[[ Entries shown, beginning ]]

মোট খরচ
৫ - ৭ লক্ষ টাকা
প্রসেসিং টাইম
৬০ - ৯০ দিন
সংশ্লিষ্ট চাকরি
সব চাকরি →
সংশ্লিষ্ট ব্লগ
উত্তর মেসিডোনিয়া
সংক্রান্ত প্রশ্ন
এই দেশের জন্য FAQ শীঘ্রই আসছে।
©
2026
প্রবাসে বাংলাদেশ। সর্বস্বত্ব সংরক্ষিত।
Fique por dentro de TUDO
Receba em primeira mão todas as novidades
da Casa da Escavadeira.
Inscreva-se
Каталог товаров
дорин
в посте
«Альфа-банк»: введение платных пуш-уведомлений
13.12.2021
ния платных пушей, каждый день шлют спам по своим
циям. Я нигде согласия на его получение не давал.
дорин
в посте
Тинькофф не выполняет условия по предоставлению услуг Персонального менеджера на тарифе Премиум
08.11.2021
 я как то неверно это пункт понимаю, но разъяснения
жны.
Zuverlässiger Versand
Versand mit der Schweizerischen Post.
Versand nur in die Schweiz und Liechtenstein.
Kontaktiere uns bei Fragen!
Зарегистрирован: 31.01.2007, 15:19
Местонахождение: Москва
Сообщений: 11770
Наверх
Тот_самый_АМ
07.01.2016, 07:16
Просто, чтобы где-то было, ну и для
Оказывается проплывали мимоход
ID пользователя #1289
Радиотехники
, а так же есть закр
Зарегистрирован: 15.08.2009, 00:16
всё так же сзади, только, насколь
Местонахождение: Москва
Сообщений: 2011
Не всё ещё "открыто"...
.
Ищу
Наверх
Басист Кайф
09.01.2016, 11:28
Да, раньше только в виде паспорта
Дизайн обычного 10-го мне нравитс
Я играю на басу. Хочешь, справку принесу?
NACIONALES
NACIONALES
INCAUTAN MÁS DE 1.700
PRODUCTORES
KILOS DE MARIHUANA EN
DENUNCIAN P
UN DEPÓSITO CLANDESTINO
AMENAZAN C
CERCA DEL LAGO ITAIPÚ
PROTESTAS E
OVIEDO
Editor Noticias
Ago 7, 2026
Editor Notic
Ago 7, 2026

[[ Entries shown, end ]]
[[ Entries shown, beginning ]]

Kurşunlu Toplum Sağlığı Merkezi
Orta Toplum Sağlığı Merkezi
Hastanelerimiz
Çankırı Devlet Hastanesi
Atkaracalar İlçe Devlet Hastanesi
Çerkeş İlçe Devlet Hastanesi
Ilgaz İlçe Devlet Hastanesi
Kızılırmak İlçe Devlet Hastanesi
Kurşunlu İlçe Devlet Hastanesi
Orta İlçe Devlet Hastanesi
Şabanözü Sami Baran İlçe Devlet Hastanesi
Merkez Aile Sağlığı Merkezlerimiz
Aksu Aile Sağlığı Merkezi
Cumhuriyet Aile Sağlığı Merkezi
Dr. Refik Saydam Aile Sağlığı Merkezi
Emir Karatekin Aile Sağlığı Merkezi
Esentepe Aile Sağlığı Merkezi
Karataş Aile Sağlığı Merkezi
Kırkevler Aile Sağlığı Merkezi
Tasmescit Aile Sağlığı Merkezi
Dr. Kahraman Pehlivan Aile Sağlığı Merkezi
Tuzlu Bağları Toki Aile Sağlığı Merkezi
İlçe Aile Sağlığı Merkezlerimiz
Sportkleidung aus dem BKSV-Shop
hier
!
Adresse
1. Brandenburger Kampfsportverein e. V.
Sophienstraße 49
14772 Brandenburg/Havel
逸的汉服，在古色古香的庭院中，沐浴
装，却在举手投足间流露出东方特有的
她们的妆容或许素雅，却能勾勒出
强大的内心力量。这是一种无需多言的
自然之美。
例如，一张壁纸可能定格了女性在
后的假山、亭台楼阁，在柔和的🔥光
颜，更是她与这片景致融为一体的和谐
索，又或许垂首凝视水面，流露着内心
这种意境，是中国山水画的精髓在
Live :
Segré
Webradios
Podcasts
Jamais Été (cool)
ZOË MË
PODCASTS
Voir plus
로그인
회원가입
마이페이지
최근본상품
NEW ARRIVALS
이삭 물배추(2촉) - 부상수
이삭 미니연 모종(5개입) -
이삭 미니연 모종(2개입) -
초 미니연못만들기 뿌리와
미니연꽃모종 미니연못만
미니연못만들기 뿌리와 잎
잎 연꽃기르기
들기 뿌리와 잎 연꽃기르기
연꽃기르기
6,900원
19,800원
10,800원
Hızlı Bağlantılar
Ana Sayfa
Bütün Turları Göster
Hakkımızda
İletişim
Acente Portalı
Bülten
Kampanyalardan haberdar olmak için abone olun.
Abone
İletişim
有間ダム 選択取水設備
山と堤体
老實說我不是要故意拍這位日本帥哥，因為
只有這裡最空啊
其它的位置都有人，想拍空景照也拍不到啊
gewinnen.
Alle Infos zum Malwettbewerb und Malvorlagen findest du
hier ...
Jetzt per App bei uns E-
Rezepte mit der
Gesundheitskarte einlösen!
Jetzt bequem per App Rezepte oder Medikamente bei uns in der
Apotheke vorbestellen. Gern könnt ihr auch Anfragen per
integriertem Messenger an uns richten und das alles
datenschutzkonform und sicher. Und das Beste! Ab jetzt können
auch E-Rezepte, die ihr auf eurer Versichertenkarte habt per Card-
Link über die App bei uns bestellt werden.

[[ Entries shown, end ]]
[[ Entries shown, beginning ]]

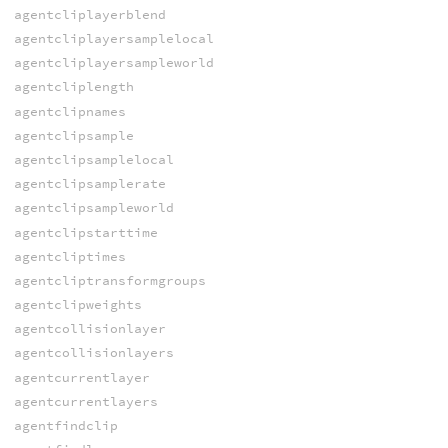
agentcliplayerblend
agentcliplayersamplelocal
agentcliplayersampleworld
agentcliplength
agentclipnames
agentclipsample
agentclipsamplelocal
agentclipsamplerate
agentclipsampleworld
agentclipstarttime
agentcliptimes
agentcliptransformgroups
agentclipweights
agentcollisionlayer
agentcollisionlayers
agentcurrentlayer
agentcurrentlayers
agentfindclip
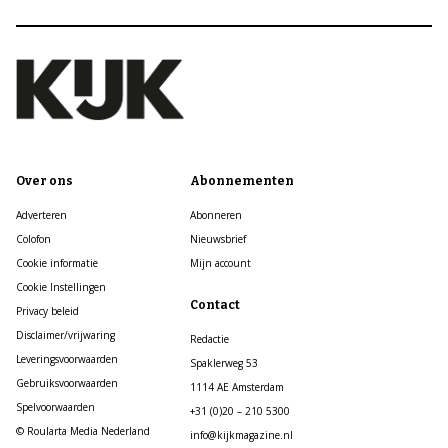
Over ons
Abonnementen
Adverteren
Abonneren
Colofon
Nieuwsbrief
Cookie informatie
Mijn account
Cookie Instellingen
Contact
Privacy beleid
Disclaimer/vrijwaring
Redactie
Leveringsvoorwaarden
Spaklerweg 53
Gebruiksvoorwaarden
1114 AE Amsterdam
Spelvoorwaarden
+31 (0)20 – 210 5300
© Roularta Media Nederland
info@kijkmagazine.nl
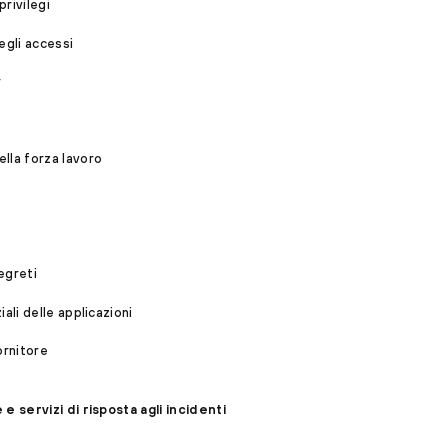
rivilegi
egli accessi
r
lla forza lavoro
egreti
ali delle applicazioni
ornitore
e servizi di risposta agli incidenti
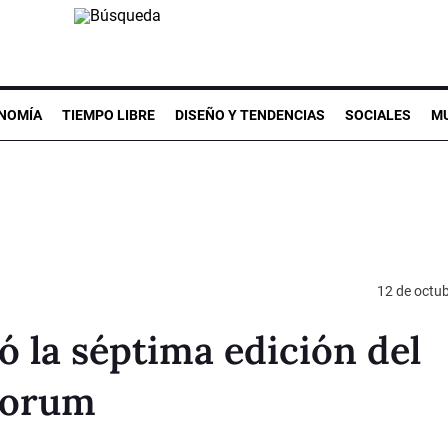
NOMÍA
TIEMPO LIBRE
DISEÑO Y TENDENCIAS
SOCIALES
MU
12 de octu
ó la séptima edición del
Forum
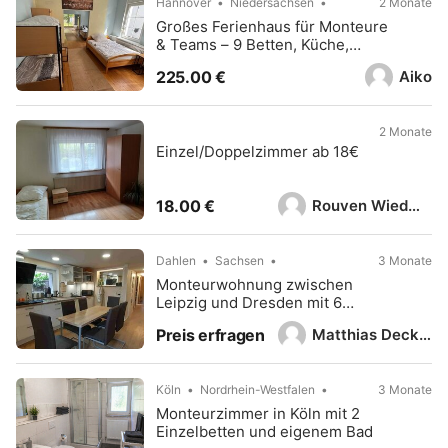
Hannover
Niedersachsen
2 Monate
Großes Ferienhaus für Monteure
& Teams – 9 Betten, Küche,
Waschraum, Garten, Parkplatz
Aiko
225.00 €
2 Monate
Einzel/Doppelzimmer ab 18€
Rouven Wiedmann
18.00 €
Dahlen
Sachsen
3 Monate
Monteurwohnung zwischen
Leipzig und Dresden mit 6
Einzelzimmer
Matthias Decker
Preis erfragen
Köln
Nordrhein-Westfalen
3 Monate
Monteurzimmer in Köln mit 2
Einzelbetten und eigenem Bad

[[ Entries shown, end ]]

- **Goal of the exercise**:
Search the data for the word "Toplum" and copy each line where it appears.

- **Response**:
Kurşunlu Toplum Sağlığı Merkezi
Orta Toplum Sağlığı Merkezi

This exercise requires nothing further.